• **Consigne**: Extrais mot pour mot, dans le texte source, le passage qui commence par « Bordel, personne n'a » et se termine par « le bouchon breton. ».

• **Texte source**:
++++
Backyard Country Family Band au Barbe à Plouha, le 10 février 2024
michel
Not in My Backyard!
Bordel, personne n'a l'intention d'envahir ta propriété merdique, c'est au Barbe que ça se passe: le Backyard Country Family Band a la ferme intention d'embraser le bouchon breton.
Comme c'était le premier concert de 2024 dans le bar, le public a répondu en masse et a fait preuve d'un enthousiasme dévastateur, c'était comme si Taylor Swift était descendue à Plouha!
Tu t'attendais à admirer une flopée de pickup trucks poussiéreux sur les places de parking avoisinant l'église du bourg, pas un seul à l'horizon , les American farmers sont-ils passés à l'électrique?
Euh, fiston, tu dérailles, le Backyard Country Family Band n'est ni originaire du Tennessee, ni de l'Alabama, t'as peu de chances de les croiser sur la Route 66, par contre tu pourrais les apercevoir sur la RN 249, ils affirment venir du 44 ( on ne te cause pas du digestif à base de Calvados et d'oranges).
++++
• **Données extraites**:
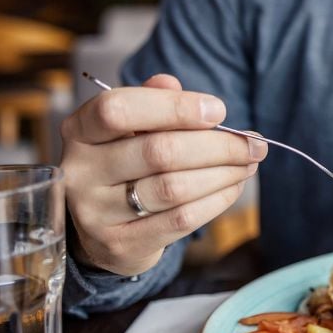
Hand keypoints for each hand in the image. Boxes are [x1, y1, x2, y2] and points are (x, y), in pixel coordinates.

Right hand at [59, 74, 266, 275]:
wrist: (104, 229)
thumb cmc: (127, 163)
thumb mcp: (131, 128)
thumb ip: (154, 102)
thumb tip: (180, 89)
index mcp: (80, 130)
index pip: (119, 109)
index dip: (174, 108)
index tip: (218, 110)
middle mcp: (80, 171)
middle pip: (158, 151)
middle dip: (217, 146)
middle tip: (253, 143)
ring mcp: (95, 212)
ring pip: (173, 187)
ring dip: (223, 173)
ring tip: (248, 163)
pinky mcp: (120, 243)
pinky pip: (181, 219)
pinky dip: (216, 200)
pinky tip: (233, 186)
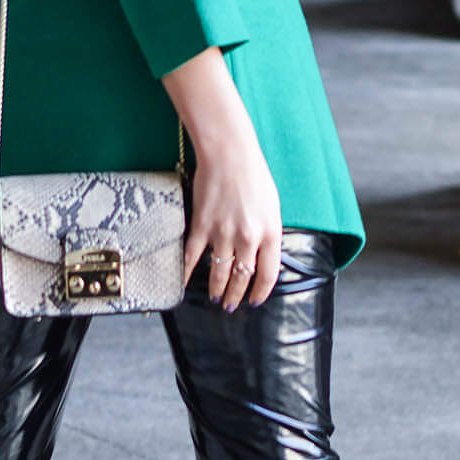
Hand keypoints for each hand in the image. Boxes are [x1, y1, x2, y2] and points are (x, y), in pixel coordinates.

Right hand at [183, 137, 282, 310]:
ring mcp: (223, 233)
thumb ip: (269, 232)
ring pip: (220, 271)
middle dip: (237, 295)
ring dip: (217, 288)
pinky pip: (193, 256)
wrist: (228, 154)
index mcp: (270, 232)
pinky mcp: (201, 225)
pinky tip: (186, 281)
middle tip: (232, 305)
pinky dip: (188, 271)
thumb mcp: (272, 206)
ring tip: (216, 297)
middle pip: (243, 277)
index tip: (255, 300)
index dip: (261, 292)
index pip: (268, 274)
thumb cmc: (253, 175)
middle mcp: (248, 237)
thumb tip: (263, 254)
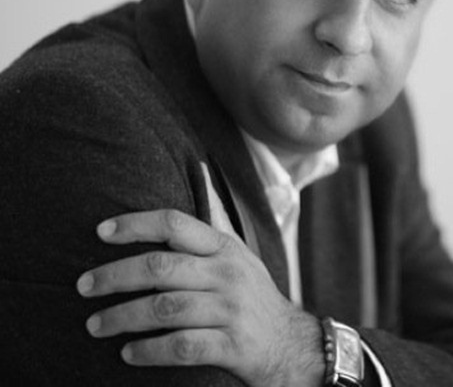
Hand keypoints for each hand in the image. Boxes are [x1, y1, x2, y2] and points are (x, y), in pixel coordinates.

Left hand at [76, 209, 324, 386]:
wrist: (291, 344)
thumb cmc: (253, 296)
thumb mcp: (239, 255)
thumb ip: (210, 226)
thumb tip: (191, 177)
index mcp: (225, 249)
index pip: (176, 224)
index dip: (136, 224)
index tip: (101, 232)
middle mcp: (228, 275)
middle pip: (161, 267)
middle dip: (115, 275)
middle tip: (83, 286)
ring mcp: (231, 311)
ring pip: (165, 309)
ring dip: (122, 317)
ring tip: (95, 325)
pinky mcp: (232, 346)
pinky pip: (181, 347)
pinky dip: (149, 351)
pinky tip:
++++
• **Résultat**:
Bordel, personne n'a l'intention d'envahir ta propriété merdique, c'est au Barbe que ça se passe: le Backyard Country Family Band a la ferme intention d'embraser le bouchon breton.